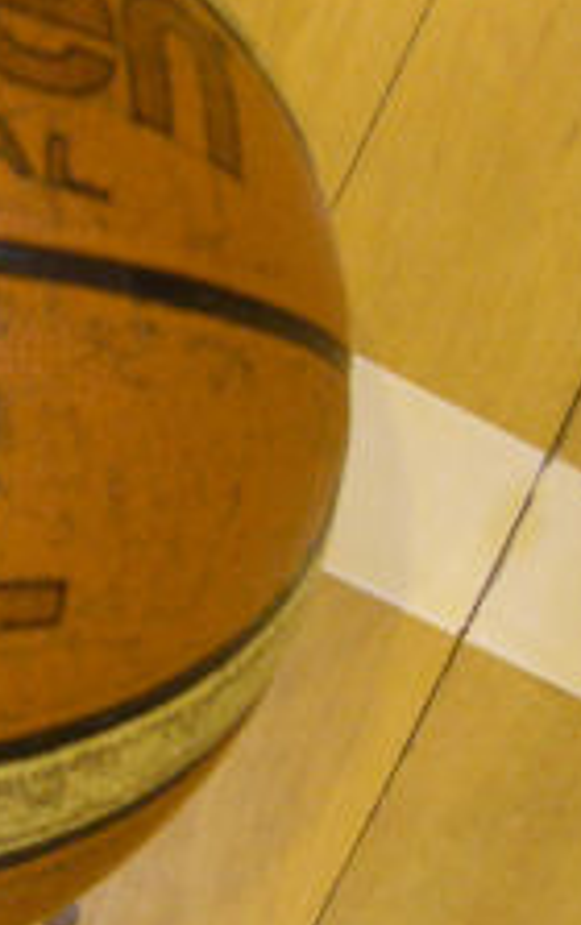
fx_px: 2147
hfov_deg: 14.5
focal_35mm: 85
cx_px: -257
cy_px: 373
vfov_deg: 24.3
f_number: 2.6
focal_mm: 5.8
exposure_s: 1/60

#### [Problem to solve]
Would you return the data exactly as written, without the pictures?

#### [Problem solution]
fx_px: 2147
hfov_deg: 14.5
focal_35mm: 85
cx_px: -257
cy_px: 373
vfov_deg: 24.3
f_number: 2.6
focal_mm: 5.8
exposure_s: 1/60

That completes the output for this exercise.